Matthew Henson was born on a farm in Maryland, the son of free people of color. After being orphaned young, Henson was sent to live with his uncle in Washington, D.C. This uncle provided Henson a couple of years of education until his death. Henson then became a dishwasher. At the age of 12, Henson made his way to Baltimore, Maryland. There he signed up as a cabin boy on the merchant ship Katie Hines. Captain Childs took to the boy and taught him to read and write. Under Captain Childs, Henson traveled the world visiting China, Japan, Southern Russia, the Philippines, France and Africa. He became an adept navigator. After Childs death, Henson worked as a seaman for several years.
He returned to work on land and found employment at a clothing store in Washington D.C. where he met Commander Robert E. Peary. Impressed with Henson’s sea experience, Peary hired Henson as an aide to accompany his canal survey expedition to Nicaragua. That expedition was the beginning of a partnership that lasted through six arctic voyages and 18 years spent on expeditions. Upon his return, in 1912 Henson published his memoir “A Negro Explorer at the North Pole”. The foreword written by Peary commended Henson’s work.

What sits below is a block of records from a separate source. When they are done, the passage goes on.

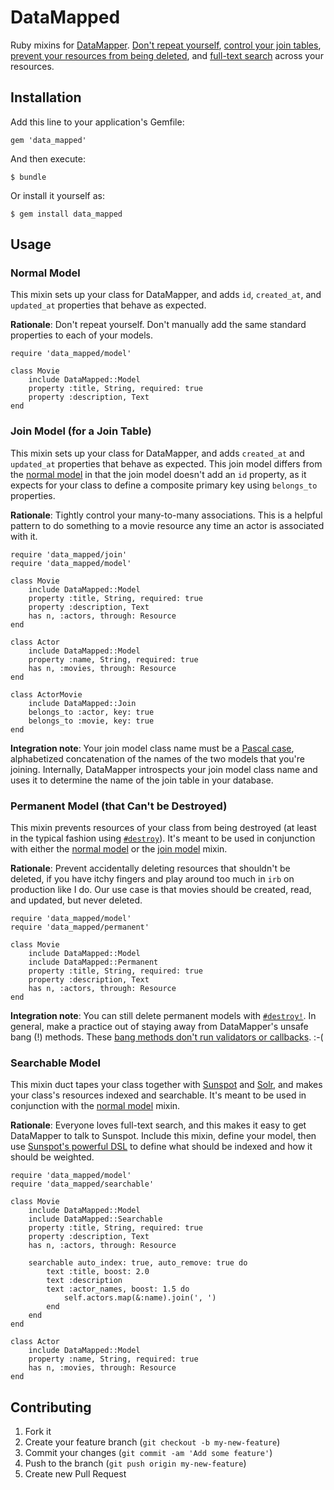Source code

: # DataMapped

Ruby mixins for [DataMapper](http://datamapper.org/).
[Don't repeat yourself](#normal-model),
[control your join tables](#join-model-for-a-join-table),
[prevent your resources from being deleted](#permanent-model-that-cant-be-destroyed),
and [full-text search](#searchable-model) across your resources.



## Installation

Add this line to your application's Gemfile:

    gem 'data_mapped'

And then execute:

    $ bundle

Or install it yourself as:

    $ gem install data_mapped



## Usage

### Normal Model

This mixin sets up your class for DataMapper, and adds `id`, `created_at`, and
`updated_at` properties that behave as expected.

**Rationale**: Don't repeat yourself.  Don't manually add the same standard
properties to each of your models.

    require 'data_mapped/model'
    
    class Movie
		include DataMapped::Model
		property :title, String, required: true
		property :description, Text
    end

### Join Model (for a Join Table)

This mixin sets up your class for DataMapper, and adds `created_at` and
`updated_at` properties that behave as expected.  This join model differs from
the [normal model](#normal-model) in that the join model doesn't add an `id`
property, as it expects for your class to define a composite primary key using
`belongs_to` properties.

**Rationale**: Tightly control your many-to-many associations.  This is a
helpful pattern to do something to a movie resource any time an actor is
associated with it.

	require 'data_mapped/join'
	require 'data_mapped/model'
    
	class Movie
		include DataMapped::Model
		property :title, String, required: true
		property :description, Text
		has n, :actors, through: Resource
	end
    
	class Actor
		include DataMapped::Model
		property :name, String, required: true
		has n, :movies, through: Resource
	end
    
	class ActorMovie
		include DataMapped::Join
		belongs_to :actor, key: true
		belongs_to :movie, key: true
	end

**Integration note**: Your join model class name must be a
[Pascal case](http://c2.com/cgi/wiki?PascalCase), alphabetized concatenation
of the names of the two models that you're joining.  Internally, DataMapper
introspects your join model class name and uses it to determine the name of
the join table in your database.

### Permanent Model (that Can't be Destroyed)

This mixin prevents resources of your class from being destroyed (at least in
the typical fashion using
[`#destroy`](http://rubydoc.info/github/datamapper/dm-core/master/DataMapper/Resource#destroy-instance_method)).
It's meant to be used in conjunction with either the
[normal model](#normal-model) or the
[join model](#join-model-for-a-join-table) mixin.

**Rationale**: Prevent accidentally deleting resources that shouldn't be
deleted, if you have itchy fingers and play around too much in `irb` on
production like I do.  Our use case is that movies should be created, read,
and updated, but never deleted.

	require 'data_mapped/model'
	require 'data_mapped/permanent'
	
	class Movie
		include DataMapped::Model
		include DataMapped::Permanent
		property :title, String, required: true
		property :description, Text
		has n, :actors, through: Resource
	end

**Integration note**: You can still delete permanent models with
[`#destroy!`](http://rubydoc.info/github/datamapper/dm-core/master/DataMapper/Resource#destroy%21-instance_method).
In general, make a practice out of staying away from DataMapper's unsafe bang
(!) methods.  These
[bang methods don't run validators or callbacks](http://datamapper.org/docs/create_and_destroy.html).
:-(

### Searchable Model

This mixin duct tapes your class together with
[Sunspot](http://sunspot.github.io/) and
[Solr](https://lucene.apache.org/solr/), and makes your class's resources
indexed and searchable.  It's meant to be used in conjunction with the
[normal model](#normal-model) mixin.

**Rationale**: Everyone loves full-text search, and this makes it easy to get
DataMapper to talk to Sunspot.  Include this mixin, define your model, then
use
[Sunspot's powerful DSL](http://sunspot.github.io/docs/index.html#Indexing_In_Depth)
to define what should be indexed and how it should be weighted.

	require 'data_mapped/model'
	require 'data_mapped/searchable'
	
	class Movie
		include DataMapped::Model
		include DataMapped::Searchable
		property :title, String, required: true
		property :description, Text
		has n, :actors, through: Resource
		
		searchable auto_index: true, auto_remove: true do
			text :title, boost: 2.0
			text :description
			text :actor_names, boost: 1.5 do
				self.actors.map(&:name).join(', ')
			end
		end
	end
	
	class Actor
		include DataMapped::Model
		property :name, String, required: true
		has n, :movies, through: Resource
	end



## Contributing

1. Fork it
2. Create your feature branch (`git checkout -b my-new-feature`)
3. Commit your changes (`git commit -am 'Add some feature'`)
4. Push to the branch (`git push origin my-new-feature`)
5. Create new Pull Request

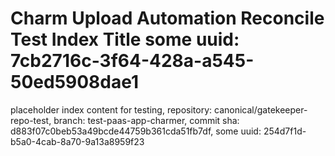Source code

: # Charm Upload Automation Reconcile Test Index Title some uuid: 7cb2716c-3f64-428a-a545-50ed5908dae1
 placeholder index content for testing,  repository: canonical/gatekeeper-repo-test,  branch: test-paas-app-charmer,  commit sha: d883f07c0beb53a49bcde44759b361cda51fb7df,  some uuid: 254d7f1d-b5a0-4cab-8a70-9a13a8959f23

Henson mastered the Intuit language, learned to dog sled the Intuit way, became skilled at building igloos, he traded with the Intuit and he trained the expedition’s dog sled teams. He was a skilled craftsman finding creative solutions to challenges presented by the harsh arctic environment. Henson became an indispensable element of the team. While on expedition, he took a “country” wife with whom he had his only child.
On Commander Peary’s eighth attempt to reach the Geographical North Pole, he chose a small team of 4 Intuits, Henson and himself to make the final push to the North Pole. Peary was unable to make the final leg on foot and made the journey on the dog sled. He sent Henson ahead to scout the mark. He overshot the pole and had to retrace his steps back to the North Pole. He planted an American flag on the mark of the Geographical North Pole.

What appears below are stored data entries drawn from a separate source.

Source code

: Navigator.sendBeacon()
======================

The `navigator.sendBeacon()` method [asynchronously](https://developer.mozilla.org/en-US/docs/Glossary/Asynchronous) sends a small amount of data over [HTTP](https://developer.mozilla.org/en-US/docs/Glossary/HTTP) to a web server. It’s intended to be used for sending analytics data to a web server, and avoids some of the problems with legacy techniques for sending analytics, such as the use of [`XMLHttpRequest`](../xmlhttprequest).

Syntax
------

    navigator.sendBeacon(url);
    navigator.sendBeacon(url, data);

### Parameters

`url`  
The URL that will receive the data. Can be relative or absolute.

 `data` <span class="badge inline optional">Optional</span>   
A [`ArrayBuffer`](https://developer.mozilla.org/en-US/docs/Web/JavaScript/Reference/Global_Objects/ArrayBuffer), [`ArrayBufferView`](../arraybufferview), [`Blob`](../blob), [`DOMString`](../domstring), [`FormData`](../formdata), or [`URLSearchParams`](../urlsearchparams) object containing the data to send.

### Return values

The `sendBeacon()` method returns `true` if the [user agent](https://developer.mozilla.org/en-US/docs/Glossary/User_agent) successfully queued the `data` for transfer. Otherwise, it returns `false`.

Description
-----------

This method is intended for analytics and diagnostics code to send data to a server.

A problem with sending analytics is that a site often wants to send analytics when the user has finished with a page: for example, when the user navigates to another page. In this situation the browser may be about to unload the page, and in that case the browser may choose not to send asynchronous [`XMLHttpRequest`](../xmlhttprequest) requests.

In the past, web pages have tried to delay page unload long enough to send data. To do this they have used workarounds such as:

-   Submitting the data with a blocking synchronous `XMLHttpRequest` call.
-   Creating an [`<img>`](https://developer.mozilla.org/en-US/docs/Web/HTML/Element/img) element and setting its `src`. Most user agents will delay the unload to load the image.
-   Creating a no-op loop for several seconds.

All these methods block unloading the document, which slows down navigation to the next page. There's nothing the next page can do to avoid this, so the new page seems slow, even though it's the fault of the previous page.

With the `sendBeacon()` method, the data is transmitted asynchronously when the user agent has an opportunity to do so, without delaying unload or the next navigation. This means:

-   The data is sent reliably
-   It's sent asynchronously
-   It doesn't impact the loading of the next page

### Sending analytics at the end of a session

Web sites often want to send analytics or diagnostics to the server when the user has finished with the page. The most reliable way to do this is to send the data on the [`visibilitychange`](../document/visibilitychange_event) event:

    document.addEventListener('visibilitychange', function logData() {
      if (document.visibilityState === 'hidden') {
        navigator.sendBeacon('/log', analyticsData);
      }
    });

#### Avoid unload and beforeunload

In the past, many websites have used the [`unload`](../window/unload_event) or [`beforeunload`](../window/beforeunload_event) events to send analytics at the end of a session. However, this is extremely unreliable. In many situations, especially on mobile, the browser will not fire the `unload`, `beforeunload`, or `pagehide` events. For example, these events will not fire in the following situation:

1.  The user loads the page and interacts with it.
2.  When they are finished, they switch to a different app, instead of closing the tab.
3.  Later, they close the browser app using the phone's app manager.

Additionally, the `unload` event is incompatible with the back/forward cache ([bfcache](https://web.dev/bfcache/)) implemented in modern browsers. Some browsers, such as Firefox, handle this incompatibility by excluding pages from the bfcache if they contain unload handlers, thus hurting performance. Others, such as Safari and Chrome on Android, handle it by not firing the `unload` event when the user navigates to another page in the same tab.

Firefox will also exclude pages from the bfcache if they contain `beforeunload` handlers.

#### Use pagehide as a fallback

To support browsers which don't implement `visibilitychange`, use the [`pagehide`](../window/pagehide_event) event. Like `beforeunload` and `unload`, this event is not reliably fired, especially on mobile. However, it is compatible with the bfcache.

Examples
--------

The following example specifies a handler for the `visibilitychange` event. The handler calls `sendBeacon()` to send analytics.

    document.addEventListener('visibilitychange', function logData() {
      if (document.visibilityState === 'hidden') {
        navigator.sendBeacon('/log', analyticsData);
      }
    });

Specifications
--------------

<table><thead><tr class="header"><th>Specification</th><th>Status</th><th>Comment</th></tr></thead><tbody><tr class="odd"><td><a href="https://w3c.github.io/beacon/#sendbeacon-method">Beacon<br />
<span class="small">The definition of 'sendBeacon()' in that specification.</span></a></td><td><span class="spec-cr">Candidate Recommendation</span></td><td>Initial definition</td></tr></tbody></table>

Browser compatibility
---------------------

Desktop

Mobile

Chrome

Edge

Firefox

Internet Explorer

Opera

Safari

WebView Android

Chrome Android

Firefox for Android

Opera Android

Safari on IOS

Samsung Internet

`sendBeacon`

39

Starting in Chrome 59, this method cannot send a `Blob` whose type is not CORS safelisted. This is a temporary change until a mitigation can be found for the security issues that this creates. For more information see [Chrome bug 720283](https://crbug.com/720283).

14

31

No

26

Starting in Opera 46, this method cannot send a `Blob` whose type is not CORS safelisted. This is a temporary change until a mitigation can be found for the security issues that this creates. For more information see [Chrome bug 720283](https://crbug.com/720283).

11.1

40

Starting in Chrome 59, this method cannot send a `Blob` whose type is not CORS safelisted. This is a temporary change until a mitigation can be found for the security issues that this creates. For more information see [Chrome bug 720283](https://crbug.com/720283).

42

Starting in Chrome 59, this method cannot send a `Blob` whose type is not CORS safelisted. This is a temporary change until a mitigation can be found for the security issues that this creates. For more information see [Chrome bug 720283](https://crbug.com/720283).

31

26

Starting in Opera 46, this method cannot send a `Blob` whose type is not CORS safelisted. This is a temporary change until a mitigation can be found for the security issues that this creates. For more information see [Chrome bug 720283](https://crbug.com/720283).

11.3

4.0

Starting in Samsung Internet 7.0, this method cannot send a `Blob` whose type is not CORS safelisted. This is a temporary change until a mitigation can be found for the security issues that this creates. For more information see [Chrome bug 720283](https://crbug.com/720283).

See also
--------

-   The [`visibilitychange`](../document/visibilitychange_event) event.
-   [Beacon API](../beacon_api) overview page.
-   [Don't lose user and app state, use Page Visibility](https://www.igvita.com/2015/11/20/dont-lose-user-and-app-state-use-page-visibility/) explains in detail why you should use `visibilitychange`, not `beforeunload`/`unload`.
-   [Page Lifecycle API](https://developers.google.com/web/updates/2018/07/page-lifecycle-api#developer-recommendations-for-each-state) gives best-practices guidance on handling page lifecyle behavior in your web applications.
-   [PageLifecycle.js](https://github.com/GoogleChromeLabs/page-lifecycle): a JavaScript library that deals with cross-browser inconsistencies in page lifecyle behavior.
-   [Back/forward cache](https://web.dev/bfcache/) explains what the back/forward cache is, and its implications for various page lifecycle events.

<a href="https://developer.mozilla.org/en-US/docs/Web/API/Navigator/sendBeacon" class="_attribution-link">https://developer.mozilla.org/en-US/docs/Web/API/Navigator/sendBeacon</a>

In 1937, Matthew Henson was admitted to the prestigious Explorer Club in New York City. In 1948 he was made an honorary member of the club. In 1944 Congress awarded Henson and five other members of the team, copies of the Peary Polar Expedition Medal, the silver medal awarded to Peary upon his return from the North Pole. Presidents Truman and Eisenhower both awarded Henson awards before his death in 1955. In 1988 Matthew Henson and his wife Lucy Ross were reinterred with a monument at Arlington National Cemetery near Commander Peary and his wife by order of President Ronald Reagan. Henson’s only direct descendants still live in Greenland.
Matthew Henson’s indomitable spirit represents the human condition at its best. He overcame being left alone in the world, illiteracy and adverse social condition to become an explorer honored by history.